[Records drawn from a dataset]

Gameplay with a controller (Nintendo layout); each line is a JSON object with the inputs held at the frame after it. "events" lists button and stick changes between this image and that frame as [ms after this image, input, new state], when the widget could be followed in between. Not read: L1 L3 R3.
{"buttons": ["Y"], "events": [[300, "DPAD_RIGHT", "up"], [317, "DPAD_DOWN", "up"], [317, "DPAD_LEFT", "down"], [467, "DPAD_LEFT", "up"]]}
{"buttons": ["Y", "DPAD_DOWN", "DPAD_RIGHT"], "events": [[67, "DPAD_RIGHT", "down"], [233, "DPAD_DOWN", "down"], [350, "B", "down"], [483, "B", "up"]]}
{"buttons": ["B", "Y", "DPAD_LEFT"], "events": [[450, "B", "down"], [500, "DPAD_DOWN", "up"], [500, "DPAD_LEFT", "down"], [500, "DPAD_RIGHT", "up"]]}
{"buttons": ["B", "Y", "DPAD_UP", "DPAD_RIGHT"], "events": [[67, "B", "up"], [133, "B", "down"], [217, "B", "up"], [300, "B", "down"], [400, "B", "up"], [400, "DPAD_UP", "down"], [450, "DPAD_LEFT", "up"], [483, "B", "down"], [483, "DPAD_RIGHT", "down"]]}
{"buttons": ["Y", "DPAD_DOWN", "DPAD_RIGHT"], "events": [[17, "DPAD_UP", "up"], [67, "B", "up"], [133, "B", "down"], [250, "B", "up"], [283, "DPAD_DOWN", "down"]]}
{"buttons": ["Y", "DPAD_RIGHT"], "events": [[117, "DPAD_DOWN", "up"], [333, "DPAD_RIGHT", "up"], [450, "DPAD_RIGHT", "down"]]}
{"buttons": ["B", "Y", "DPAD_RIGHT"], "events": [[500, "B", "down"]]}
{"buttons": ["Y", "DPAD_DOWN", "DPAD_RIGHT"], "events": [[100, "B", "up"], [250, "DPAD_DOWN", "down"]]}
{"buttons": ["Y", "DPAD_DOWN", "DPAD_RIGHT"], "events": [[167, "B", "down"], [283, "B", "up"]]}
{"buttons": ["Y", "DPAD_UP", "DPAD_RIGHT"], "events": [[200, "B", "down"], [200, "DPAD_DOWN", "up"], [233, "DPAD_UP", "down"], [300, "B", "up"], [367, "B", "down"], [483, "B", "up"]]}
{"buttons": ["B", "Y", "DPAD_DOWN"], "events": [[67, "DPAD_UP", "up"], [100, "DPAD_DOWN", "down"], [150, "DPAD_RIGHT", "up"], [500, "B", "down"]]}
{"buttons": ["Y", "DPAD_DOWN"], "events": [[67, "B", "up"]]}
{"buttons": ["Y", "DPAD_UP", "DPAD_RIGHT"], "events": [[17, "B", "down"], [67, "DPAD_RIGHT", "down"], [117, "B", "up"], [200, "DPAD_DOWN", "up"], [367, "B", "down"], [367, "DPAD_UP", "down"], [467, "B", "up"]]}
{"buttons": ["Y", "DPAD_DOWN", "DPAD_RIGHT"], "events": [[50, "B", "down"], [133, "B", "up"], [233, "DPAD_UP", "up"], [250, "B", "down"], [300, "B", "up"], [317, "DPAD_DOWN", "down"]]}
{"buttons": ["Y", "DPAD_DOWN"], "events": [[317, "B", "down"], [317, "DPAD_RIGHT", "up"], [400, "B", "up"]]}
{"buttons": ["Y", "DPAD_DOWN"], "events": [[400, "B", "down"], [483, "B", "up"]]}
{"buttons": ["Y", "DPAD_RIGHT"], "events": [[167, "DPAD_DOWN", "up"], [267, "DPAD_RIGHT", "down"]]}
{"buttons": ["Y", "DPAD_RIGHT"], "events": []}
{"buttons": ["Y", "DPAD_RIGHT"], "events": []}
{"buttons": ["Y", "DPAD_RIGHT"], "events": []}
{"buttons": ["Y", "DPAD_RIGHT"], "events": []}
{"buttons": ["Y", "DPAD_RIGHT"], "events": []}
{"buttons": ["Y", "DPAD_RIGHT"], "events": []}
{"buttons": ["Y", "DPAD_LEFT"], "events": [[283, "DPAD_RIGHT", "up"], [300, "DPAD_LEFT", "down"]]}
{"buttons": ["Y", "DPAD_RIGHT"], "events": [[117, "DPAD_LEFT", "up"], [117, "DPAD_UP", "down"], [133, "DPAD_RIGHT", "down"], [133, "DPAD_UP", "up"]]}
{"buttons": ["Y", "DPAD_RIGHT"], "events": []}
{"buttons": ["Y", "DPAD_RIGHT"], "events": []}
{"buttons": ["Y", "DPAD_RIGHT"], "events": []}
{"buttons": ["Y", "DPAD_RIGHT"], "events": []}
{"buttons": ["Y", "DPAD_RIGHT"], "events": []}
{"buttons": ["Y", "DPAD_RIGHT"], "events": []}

PROBLEM DESCRIPTION:
Output the data in full, please, exactly as written.

OUTPUT FOR THIS EXERCISE:
Gameplay with a controller (Nintendo layout); each line is a JSON object with the inputs held at the frame after it. "events" lists button and stick changes between this image and that frame as [ms after this image, input, new state], when the widget could be followed in between. Not read: L1 L3 R3.
{"buttons": ["Y"], "events": [[300, "DPAD_RIGHT", "up"], [317, "DPAD_DOWN", "up"], [317, "DPAD_LEFT", "down"], [467, "DPAD_LEFT", "up"]]}
{"buttons": ["Y", "DPAD_DOWN", "DPAD_RIGHT"], "events": [[67, "DPAD_RIGHT", "down"], [233, "DPAD_DOWN", "down"], [350, "B", "down"], [483, "B", "up"]]}
{"buttons": ["B", "Y", "DPAD_LEFT"], "events": [[450, "B", "down"], [500, "DPAD_DOWN", "up"], [500, "DPAD_LEFT", "down"], [500, "DPAD_RIGHT", "up"]]}
{"buttons": ["B", "Y", "DPAD_UP", "DPAD_RIGHT"], "events": [[67, "B", "up"], [133, "B", "down"], [217, "B", "up"], [300, "B", "down"], [400, "B", "up"], [400, "DPAD_UP", "down"], [450, "DPAD_LEFT", "up"], [483, "B", "down"], [483, "DPAD_RIGHT", "down"]]}
{"buttons": ["Y", "DPAD_DOWN", "DPAD_RIGHT"], "events": [[17, "DPAD_UP", "up"], [67, "B", "up"], [133, "B", "down"], [250, "B", "up"], [283, "DPAD_DOWN", "down"]]}
{"buttons": ["Y", "DPAD_RIGHT"], "events": [[117, "DPAD_DOWN", "up"], [333, "DPAD_RIGHT", "up"], [450, "DPAD_RIGHT", "down"]]}
{"buttons": ["B", "Y", "DPAD_RIGHT"], "events": [[500, "B", "down"]]}
{"buttons": ["Y", "DPAD_DOWN", "DPAD_RIGHT"], "events": [[100, "B", "up"], [250, "DPAD_DOWN", "down"]]}
{"buttons": ["Y", "DPAD_DOWN", "DPAD_RIGHT"], "events": [[167, "B", "down"], [283, "B", "up"]]}
{"buttons": ["Y", "DPAD_UP", "DPAD_RIGHT"], "events": [[200, "B", "down"], [200, "DPAD_DOWN", "up"], [233, "DPAD_UP", "down"], [300, "B", "up"], [367, "B", "down"], [483, "B", "up"]]}
{"buttons": ["B", "Y", "DPAD_DOWN"], "events": [[67, "DPAD_UP", "up"], [100, "DPAD_DOWN", "down"], [150, "DPAD_RIGHT", "up"], [500, "B", "down"]]}
{"buttons": ["Y", "DPAD_DOWN"], "events": [[67, "B", "up"]]}
{"buttons": ["Y", "DPAD_UP", "DPAD_RIGHT"], "events": [[17, "B", "down"], [67, "DPAD_RIGHT", "down"], [117, "B", "up"], [200, "DPAD_DOWN", "up"], [367, "B", "down"], [367, "DPAD_UP", "down"], [467, "B", "up"]]}
{"buttons": ["Y", "DPAD_DOWN", "DPAD_RIGHT"], "events": [[50, "B", "down"], [133, "B", "up"], [233, "DPAD_UP", "up"], [250, "B", "down"], [300, "B", "up"], [317, "DPAD_DOWN", "down"]]}
{"buttons": ["Y", "DPAD_DOWN"], "events": [[317, "B", "down"], [317, "DPAD_RIGHT", "up"], [400, "B", "up"]]}
{"buttons": ["Y", "DPAD_DOWN"], "events": [[400, "B", "down"], [483, "B", "up"]]}
{"buttons": ["Y", "DPAD_RIGHT"], "events": [[167, "DPAD_DOWN", "up"], [267, "DPAD_RIGHT", "down"]]}
{"buttons": ["Y", "DPAD_RIGHT"], "events": []}
{"buttons": ["Y", "DPAD_RIGHT"], "events": []}
{"buttons": ["Y", "DPAD_RIGHT"], "events": []}
{"buttons": ["Y", "DPAD_RIGHT"], "events": []}
{"buttons": ["Y", "DPAD_RIGHT"], "events": []}
{"buttons": ["Y", "DPAD_RIGHT"], "events": []}
{"buttons": ["Y", "DPAD_LEFT"], "events": [[283, "DPAD_RIGHT", "up"], [300, "DPAD_LEFT", "down"]]}
{"buttons": ["Y", "DPAD_RIGHT"], "events": [[117, "DPAD_LEFT", "up"], [117, "DPAD_UP", "down"], [133, "DPAD_RIGHT", "down"], [133, "DPAD_UP", "up"]]}
{"buttons": ["Y", "DPAD_RIGHT"], "events": []}
{"buttons": ["Y", "DPAD_RIGHT"], "events": []}
{"buttons": ["Y", "DPAD_RIGHT"], "events": []}
{"buttons": ["Y", "DPAD_RIGHT"], "events": []}
{"buttons": ["Y", "DPAD_RIGHT"], "events": []}
{"buttons": ["Y", "DPAD_RIGHT"], "events": []}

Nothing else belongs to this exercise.